Con la risposta ad interpello n. 800 del 2021, l’Agenzia delle Entrate ha chiarito che la società estera che intende trasferire in Italia la sede legale può utilizzare lo stesso numero dipartita IVA della stabile organizzazione, da questa precedentemente costituita in Italia, a condizione che il trasferimento avvenga, da un punto di vista civilistico, in continuità giuridica e che tale continuità sia riconosciuta anche nello Stato estero di provenienza.
La risposta fornita dall’Agenzia delle Entrate trova il proprio fondamento nella normativa civilistica e, in particolare, (i) tanto nel principio di reciprocità previsto dall’art. 16 delle preleggi del c.c., secondo cui alle società straniere sono riconosciuti gli stessi diritti previsti per le società italiane se il loro paese d'origine riconosce tali diritti anche in favore delle società italiane,(ii) quanto nel principio recato dall’art. 25, comma 3, della legge n.218/1995, secondo cui “i trasferimenti della sede statutaria in altro Stato e le fusioni di enti con sede in Stati diversi hanno efficacia soltanto se posti in essere conformemente alle leggi di detti Stati interessati”. Sulla base di tali principi, quindi, l'efficacia del trasferimento della sede statutaria è subordinata al duplice rispetto sia delle norme del paese di provenienza sia di quelle del paese di destinazione. Con la conseguenza che la continuità giuridica della società è condizionata alla ammissibilità del trasferimento nei due ordinamenti; pertanto, una società estera, che abbia trasferito in Italia la propria sede legale, diviene società di diritto italiano senza necessità di costituirsi ex novo, a condizione che il trasferimento della predetta sede sia ammesso dalla legge dello Stato in cui si è costituita e che, quindi, in tale ordinamento la disciplina del trasferimento di sede non costituisca un evento estintivo.
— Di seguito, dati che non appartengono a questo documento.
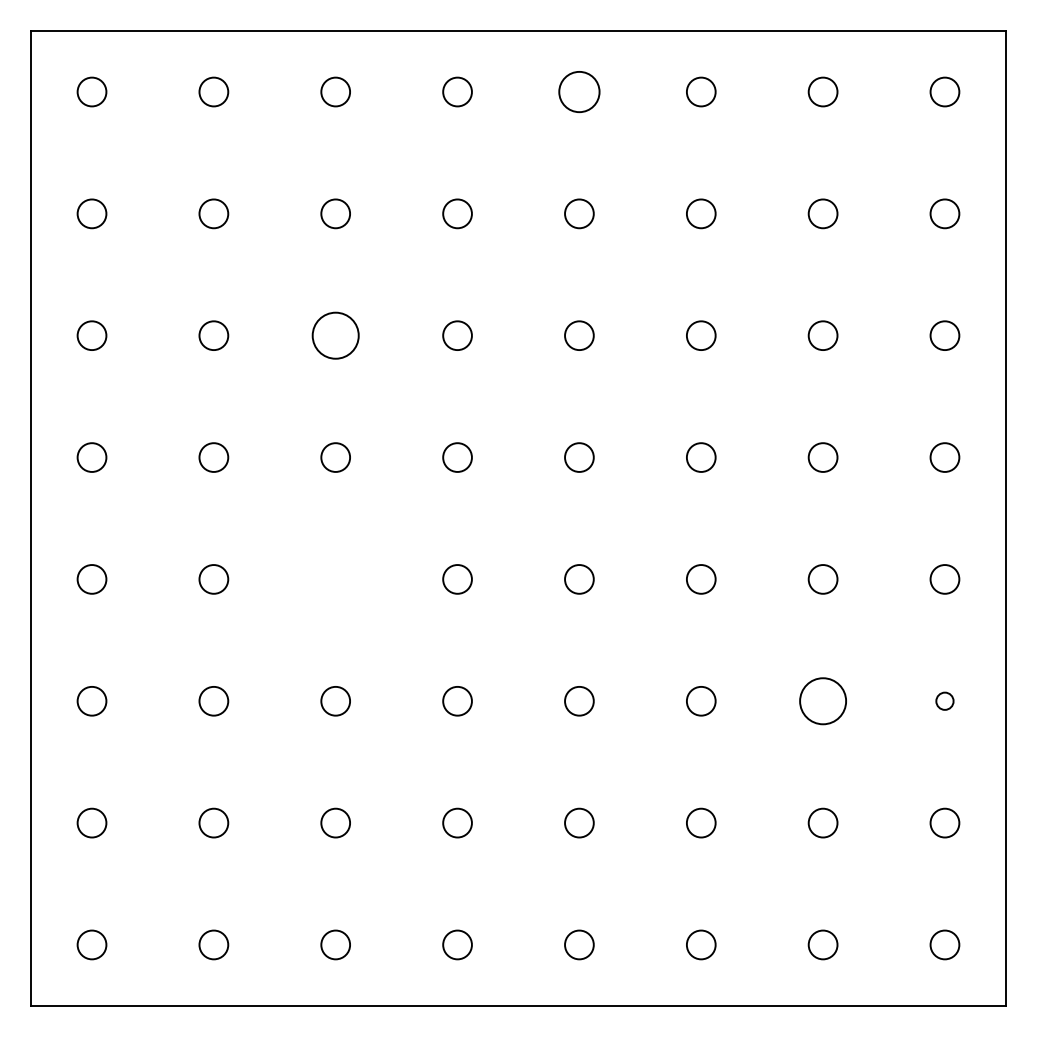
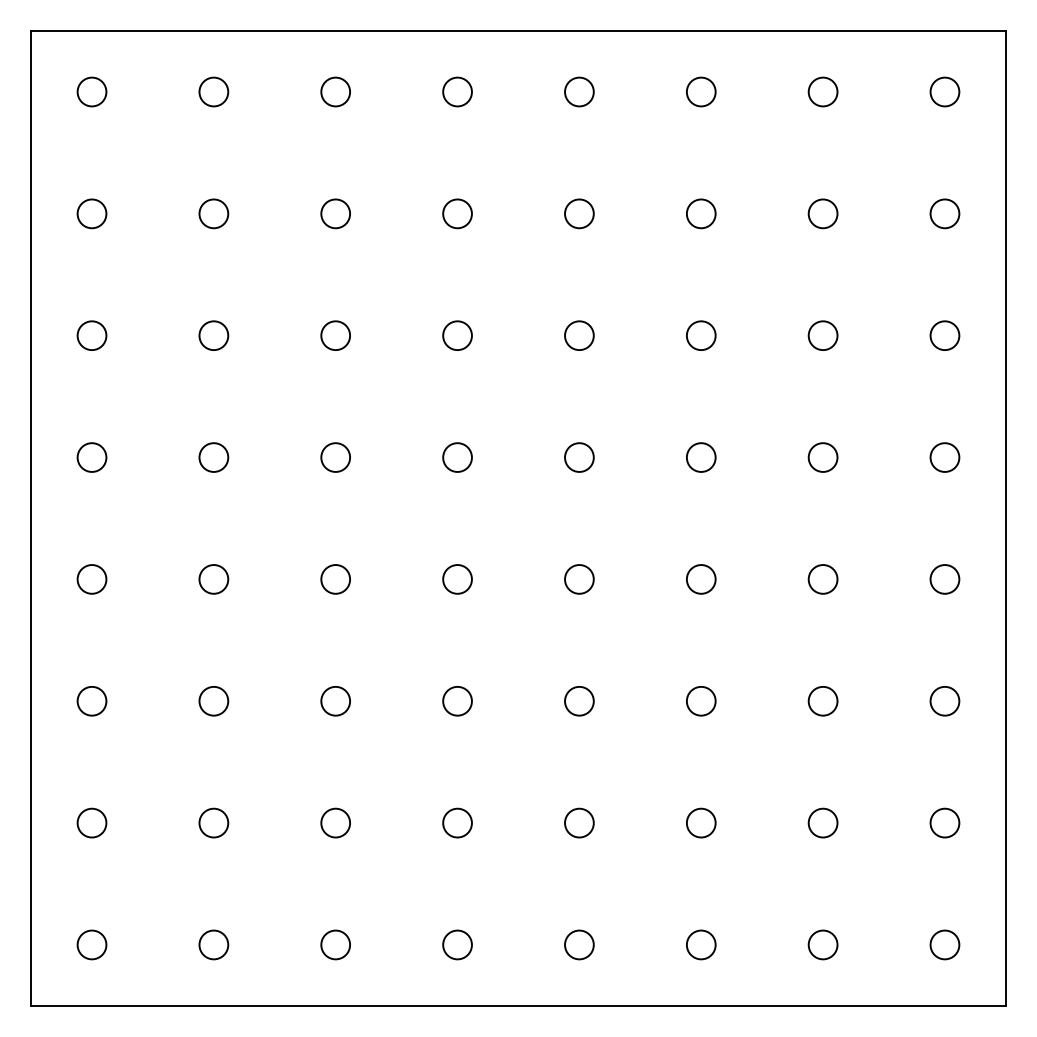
circle at (579, 91) diameter: 40 px -> 29 px
circle at (335, 335) diameter: 46 px -> 29 px
circle at (335, 579): none -> present
circle at (944, 700) diameter: 17 px -> 29 px
circle at (823, 701) diameter: 46 px -> 29 px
Sulla base di tali presupposti civilistici, l’Agenzia delle Entrate conclude per ritenere che “non si ravvisano specifici impedimenti all'utilizzo da parte della società trasferita della partita IVA già attribuita alla sua stabile organizzazione in Italia, previa la comunicazione delle eventuali modifiche da eseguire ai sensi dell'articolo 35 del decreto del Presidente della Repubblica 26 ottobre 1972,n. 633”.
La posizione assunta dall’Agenzia delle Entrate, che presuppone la previa verifica della possibilità di nazionalizzare la società estera in regime di continuità, appare condivisibile oltreché speculare rispetto alla precedente risposta ad interpello n. 73/2018 che aveva correttamente stabilito che la stabile organizzazione di una società italiana che ha trasferito la propria residenza all’estero, qualora prosegua nell’esercizio di impresa in continuità, può conservare il numero di partita IVA della società trasferita.